The publicly available dataset used for this project contains physiochemical properties and quality ratings for a set of nearly 1600 wines. Information regarding the dataset, including where it can be downloaded, are available here.
The dependent variable for the dataset is the wine quality. This quality factor is a rating between 0 and 10 based on the subjective rating of a group of wine experts. The actual distribution of these ratings are computed and plotted as follows.
As shown in the histogram, the assigned ratings range from 3 to 8.
To aid in subsequent visualizations that benefit from a smaller number of groups, I create a wine “rating” that groups the quality factors as follows:
- 0: Quality 3 or 4 (low quality, 63 wines)
- 1: Quality 5 or 6 (moderate quality, 1319 wines)
- 2: Quality 7 or 8 (high quality, 217 wines)
Admittedly, as “feature engineering” goes, this simple grouping of variables is very tame.
An examination of the histograms for the independent variables show that a majority of them are positively skewed. I test the skewness by running summaries for each of the independent factors.
The only parameters for which the mean is not substantially above the median are density and pH. For the remainder, the data is positively skewed. To compensate, I perform a log-transform on the data. The resulting histograms appear as follows.
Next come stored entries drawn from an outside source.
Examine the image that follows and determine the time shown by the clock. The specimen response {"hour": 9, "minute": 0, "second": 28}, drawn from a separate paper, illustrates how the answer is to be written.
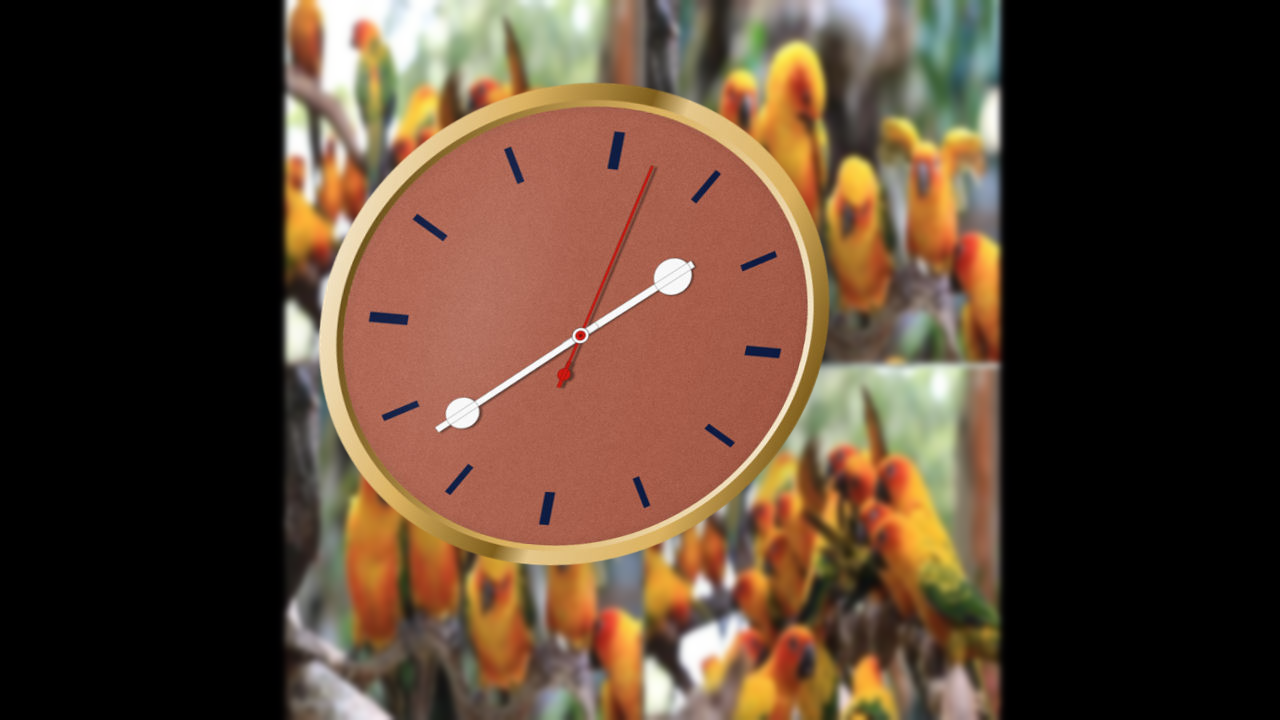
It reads {"hour": 1, "minute": 38, "second": 2}
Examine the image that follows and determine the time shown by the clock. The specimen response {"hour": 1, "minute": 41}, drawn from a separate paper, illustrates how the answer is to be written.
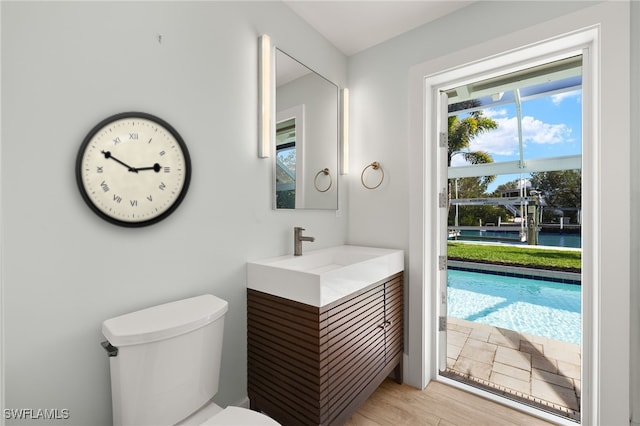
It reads {"hour": 2, "minute": 50}
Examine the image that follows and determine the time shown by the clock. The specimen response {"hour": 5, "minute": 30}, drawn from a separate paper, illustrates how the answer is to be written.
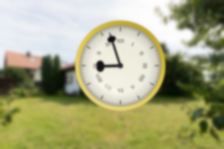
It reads {"hour": 8, "minute": 57}
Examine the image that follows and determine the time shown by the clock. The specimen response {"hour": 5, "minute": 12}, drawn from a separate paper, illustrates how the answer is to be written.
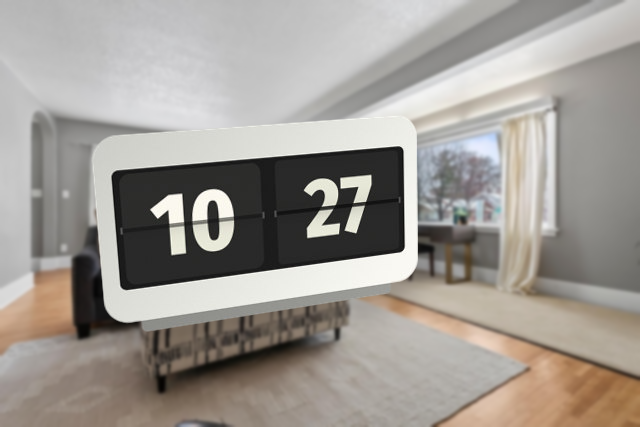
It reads {"hour": 10, "minute": 27}
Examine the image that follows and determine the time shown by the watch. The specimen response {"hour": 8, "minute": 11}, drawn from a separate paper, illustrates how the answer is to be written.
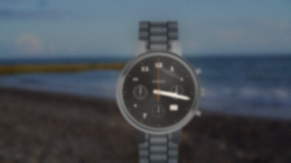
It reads {"hour": 3, "minute": 17}
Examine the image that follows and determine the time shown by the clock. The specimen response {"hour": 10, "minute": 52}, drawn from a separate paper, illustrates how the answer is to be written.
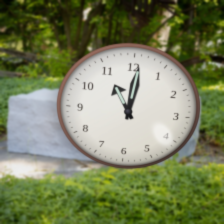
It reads {"hour": 11, "minute": 1}
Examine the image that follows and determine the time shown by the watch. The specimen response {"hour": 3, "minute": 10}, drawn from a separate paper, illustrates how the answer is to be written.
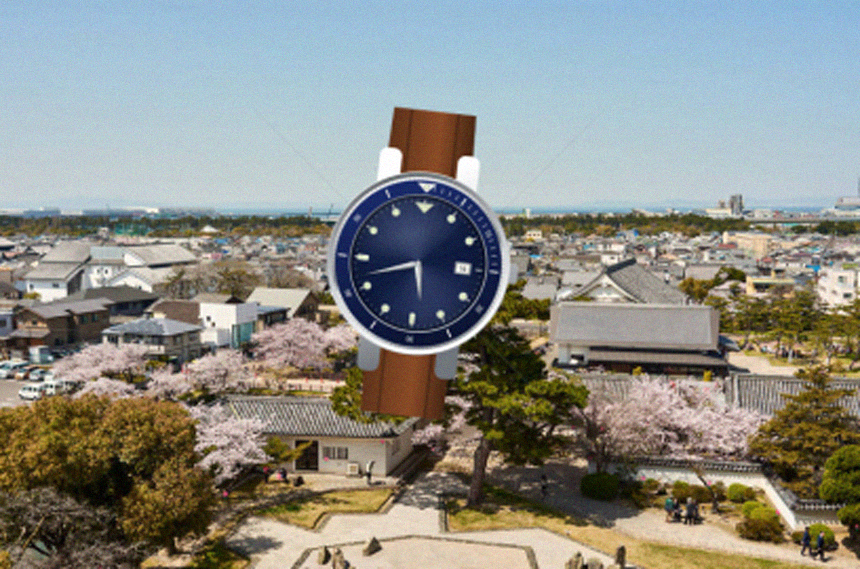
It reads {"hour": 5, "minute": 42}
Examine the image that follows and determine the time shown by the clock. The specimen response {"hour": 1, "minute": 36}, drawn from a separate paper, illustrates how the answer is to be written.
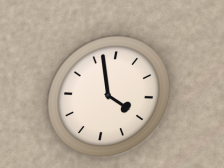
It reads {"hour": 3, "minute": 57}
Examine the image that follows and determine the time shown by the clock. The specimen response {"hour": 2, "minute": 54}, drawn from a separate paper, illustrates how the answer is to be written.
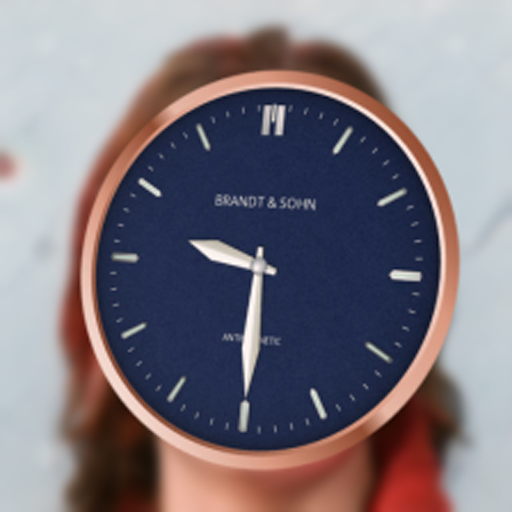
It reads {"hour": 9, "minute": 30}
In most cases, the spread of the data better approximates a normal distribution following the log transform.
GGpairs is one of the most impressive tools for dataset exploration I have ever found. I am interested to learn what the Python equivalent is. The results of running ggpairs on this dataset follow.
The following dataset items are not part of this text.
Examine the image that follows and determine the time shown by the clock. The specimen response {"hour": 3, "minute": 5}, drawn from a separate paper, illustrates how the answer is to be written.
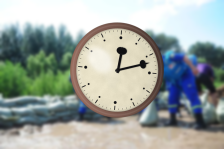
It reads {"hour": 12, "minute": 12}
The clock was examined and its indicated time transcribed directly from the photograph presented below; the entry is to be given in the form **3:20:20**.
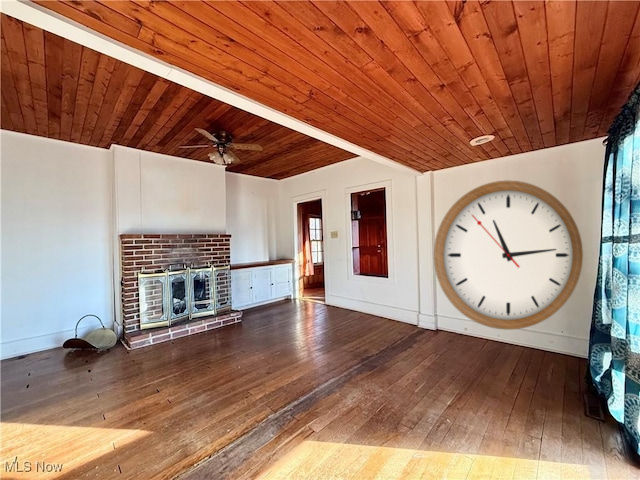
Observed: **11:13:53**
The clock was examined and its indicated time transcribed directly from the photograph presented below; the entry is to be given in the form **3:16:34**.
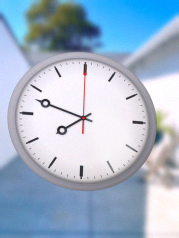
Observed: **7:48:00**
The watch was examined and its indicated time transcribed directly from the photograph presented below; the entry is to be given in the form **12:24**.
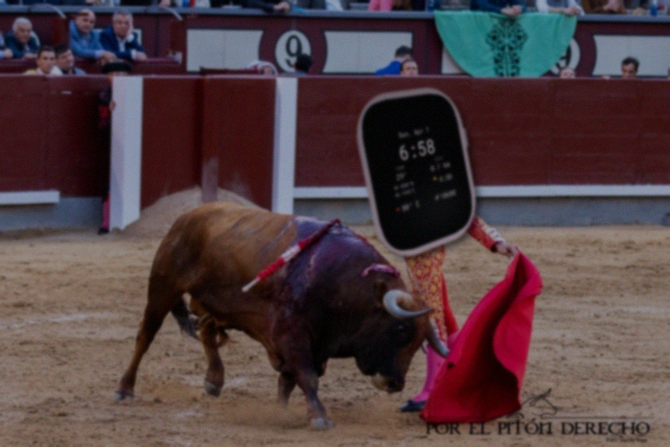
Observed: **6:58**
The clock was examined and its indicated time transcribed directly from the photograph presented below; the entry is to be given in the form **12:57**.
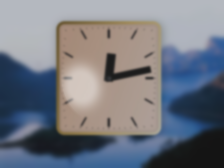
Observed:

As shown, for each combination of variables, ggpairs produces a scatterplot and calculates the correlation coefficient. From this generalized pairs plot, the factors with the strongest correlations to wine quality are alcohol, volatile acidity, sulphates, and citric acid, in that order. I re-run the ggpairs plot with just that subset of factors.
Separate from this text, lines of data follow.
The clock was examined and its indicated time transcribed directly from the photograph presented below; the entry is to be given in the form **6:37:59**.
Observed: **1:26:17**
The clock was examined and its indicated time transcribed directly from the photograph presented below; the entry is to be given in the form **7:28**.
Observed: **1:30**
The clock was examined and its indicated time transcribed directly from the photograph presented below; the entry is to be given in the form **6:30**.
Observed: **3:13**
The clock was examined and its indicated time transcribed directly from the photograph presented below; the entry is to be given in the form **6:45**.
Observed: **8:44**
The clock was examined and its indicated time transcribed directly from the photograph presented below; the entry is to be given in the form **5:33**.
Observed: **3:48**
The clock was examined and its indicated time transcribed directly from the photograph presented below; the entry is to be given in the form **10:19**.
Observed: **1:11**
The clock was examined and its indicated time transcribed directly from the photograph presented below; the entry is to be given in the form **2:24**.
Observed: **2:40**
For each of the possible pairings between the independent variables and wine quality, I produce a scatterplot and a trendline to better understand the relationship. The parameter with the strongest relationship to wine quality is alcohol content.
I also create scatterplots describing a few of the relationships between key features of interest. These are shown below.
In the following plots, the dimensionality of the quality factor is reduced by using the previously discussed (High, Medium, Low) rating system. In these plots, the best wines (blue) minimize volatile acidity (on the y-axis) and maximize each of the other features (on the x-axis).
The lefthand plot is on a linear scale (untransformed, raw data) whereas the righthand plot has been log-transformed to improve the spread of the data.
The following plots are similar, except the best wines maximize the parameters on both axes. The code used to generate these plots are similar to the previous code block.
The final permutation follows.
Another way to visualize the same data is to split the quality factor into two groups: less than or equal to five, and greater than 5. The following data are plotted with and without log transforms. The advantage of this visualization is the location of the highest quality, blue group is very apparent by comparing the left-hand group to the right-hand.
For all of these plots, the clustering of the quality groups becomes more evident as the plots are printed larger.
Analytics Lessons Learned
- R seems to be a great tool for visualization and exploration. It is able to produce great visuals with relatively few lines of code. However, I find the syntax unintuitive and strange. Given a choice between Python and R, I would prefer Python. I would, however, like to learn how to produce the identical plots of this project with Python. I imagine it requires more libraries and code to produce similar plots as R, overall.